Lawrence Lessig : ne criminalisez pas toute une génération !

J'avais été très fier, voici quatre ans, d'avoir fait venir au jeune Forum d'Avignon, le juriste américain Lawrence Lessig, co-inventeur des creative commons, mais aussi Robin Sloan, inventeur média (Current TV, Twitter, auteur du prémonitoire EPIC 2014), l'économiste Umair Haque, directeur du Havas Media Lab, John Thackara fondateur de Doors of Perception, et mon ami suédois Christer Windelov-Lidzelius, patron la formidable école danoise de "design thinking" Kaos Pilot avec ses étudiants, qui avaient bousculé Sarkozy lors de l'édition 2011.

En 2009, à l'issue du Forum, Lessig m'avait confié sa stupéfaction de voir l'establishment culturel français figé dans des modes de pensée "datant du Moyen Age" dans leur vision des nouveaux usages numériques, du développement d'Internet et de l'évolution de la propriété intellectuelle.

Il est revenu cette année en Avignon et il m'a redonné son sentiment ce week-end :

  

Transcript : 

"Donc je suis revenu, pour voir s'ils étaient sortis du Moyen Âge ici en Avignon.
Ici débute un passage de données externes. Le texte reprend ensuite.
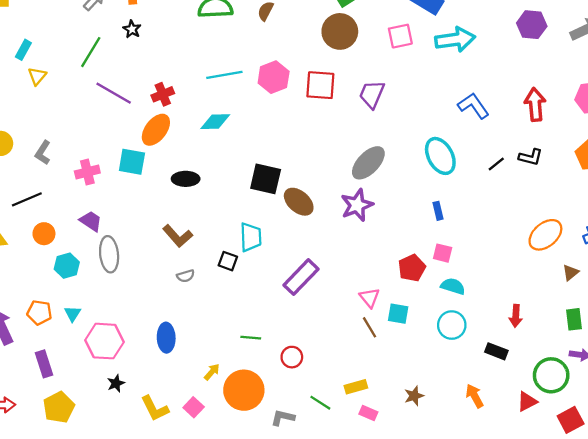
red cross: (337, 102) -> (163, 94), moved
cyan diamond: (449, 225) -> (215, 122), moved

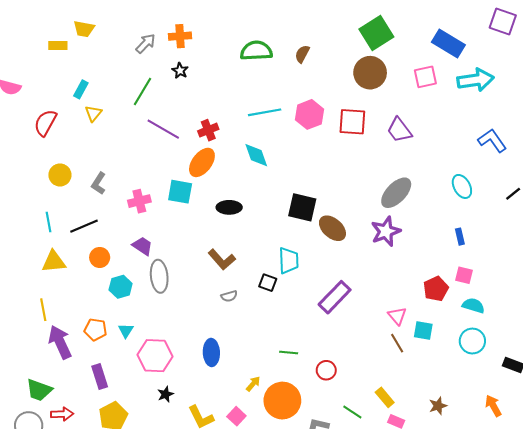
purple trapezoid: (372, 94) -> (399, 130), turned -60
cyan diamond: (215, 122) -> (256, 155), turned 72
cyan ellipse: (440, 156) -> (462, 186), size x0.7
yellow rectangle: (356, 387) -> (385, 397), turned 66

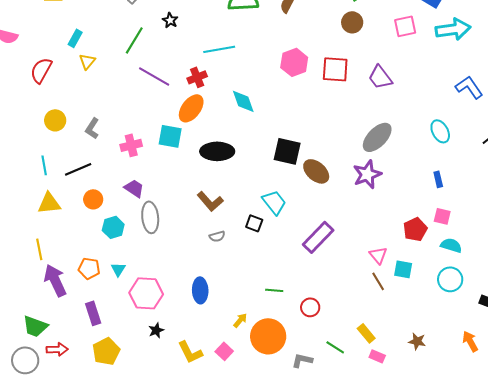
brown circle: (370, 73) -> (352, 22), size x0.7
cyan line: (265, 112) -> (219, 49), moved
black ellipse: (229, 207) -> (217, 151), size x1.4
cyan trapezoid: (289, 261) -> (274, 202), turned -36
brown star: (438, 406) -> (417, 341), turned 30

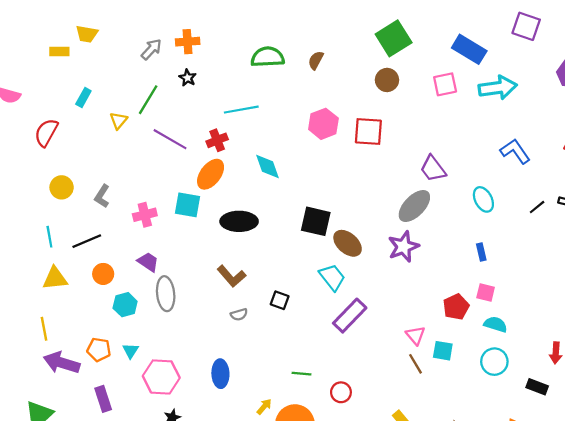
yellow triangle: (87, 61) -> (119, 121), moved
purple trapezoid: (380, 77) -> (433, 169), moved
cyan trapezoid: (274, 202) -> (332, 277), moved
purple arrow: (55, 280) -> (62, 363), turned -48

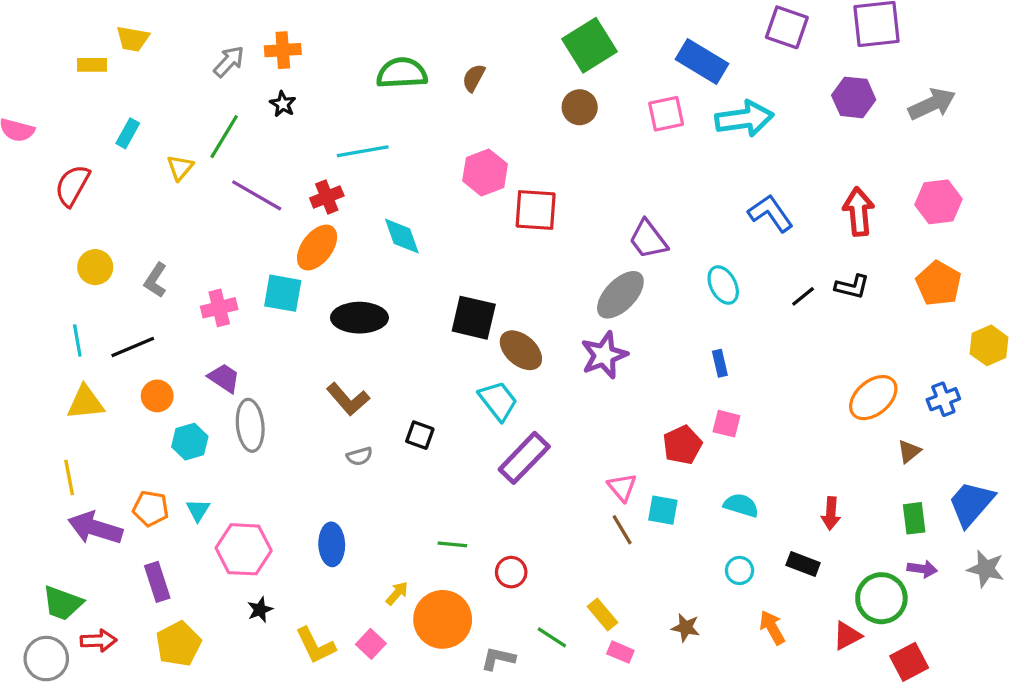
red square: (368, 131) -> (536, 210), moved
cyan semicircle: (495, 324) -> (741, 505), moved
cyan circle: (494, 362) -> (740, 570), moved, size x0.7

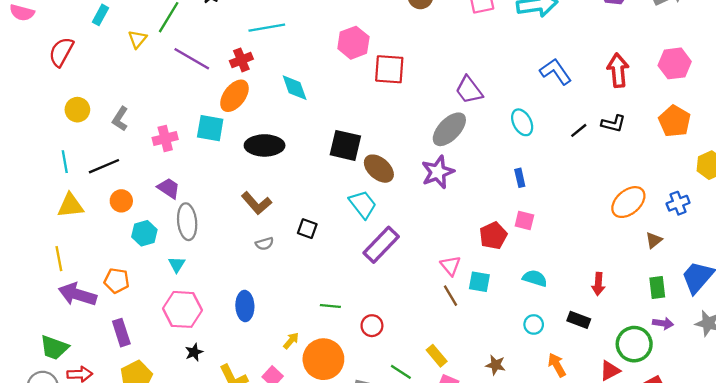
cyan triangle: (198, 510) -> (177, 264), moved

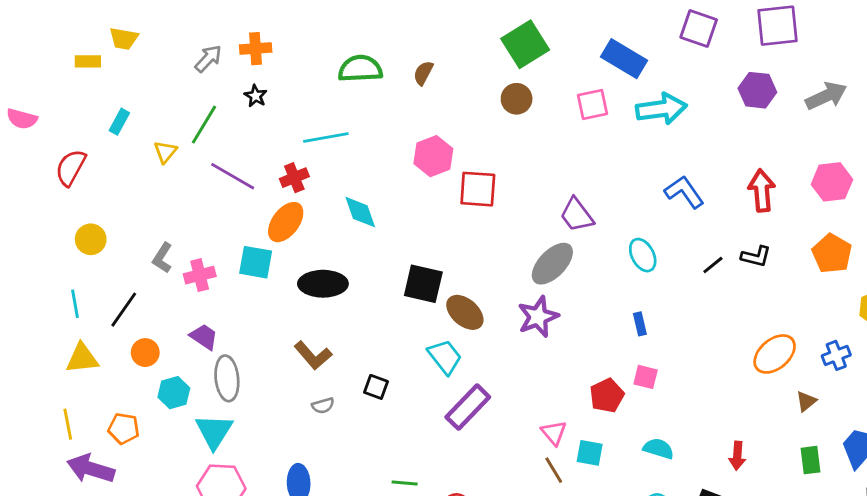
gray L-shape: (120, 119) -> (162, 258), moved
black line: (104, 166) -> (124, 310), turned -32
cyan triangle: (177, 264) -> (214, 431), size x1.8
orange pentagon: (117, 281) -> (124, 429), moved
Mais je n'en suis pas encore convaincu, car il y a toujours ce débat grossier, simpliste, binaire, qui voudrait qu'il y ait d'un côté ceux qui soutiennent le droit d'auteur et de l'autre les pirates, les gens qui s'opposent au droit d'auteur.

C'était un débat intéressant dans les années 90, le milieu des années 90, mais très vite je pense que le débat a progressé pour reconnaitre qu'il fallait, bien sûr, un système de protection du droit d'auteur et de protection des artistes, mais la question est de savoir surtout de quelle façon le droit d'auteur doit protéger l'artiste.

Par exemple quand les Allemands parlent d'une taxe culturelle (sorte de licence globale), taux unique imposé, collecté et redistribué aux artistes en fonction de la popularité de leur travail, c'est un moyen de compenser les artistes. La question est de savoir si c'est un meilleur moyen de compenser les artistes à l'ère numérique, plutôt que de chercher à contrôler absolument tous les moyens de distribution.

A mon sens, oui, c'est un meilleur moyen.

Un meilleur moyen car 1/ l'artiste va gagner plus d'argent 2/ les sociétés pourront innover de manière plus ouverte et avec plus de confiance dans ce nouvel environnement juridique légal. Mais la chose la plus importante pour moi, c'est 3/ nous n'allons pas ainsi criminaliser toute une génération de jeunes. Des jeunes qu'on qualifie aujourd'hui de criminels, d'immoraux, comme l'a décrit aujourd'hui ici un professeur de littérature. Immoraux car ils partagent des oeuvres créatives. Ils ne seront plus immoraux lorsqu'ils feront exactement ce que la loi les autorise à faire dans le contexte naturel de l'Internet.

Et c'est dans cette direction que le débat devrait s'orienter plutôt que de moraliser sur le fait de savoir si les gens sont pour ou contre le droit d'auteur."    

Interrogé durant la conférence sur les différences entre les Etats-Unis et la France sur ces sujets, il avait été aussi sévère :

"Il n'y a pas de différence entre les jeunes ici et en Amérique. Ils constituent dans les deux cas une force libératrice. Mais il y a une différence fondamentale au niveau des élites américaines et ici en Europe où elles n'ont toujours pas compris l'importance de cette plate-forme. Mais vous savez, à la longue, les élites meurent, et les jeunes prennent le pouvoir!"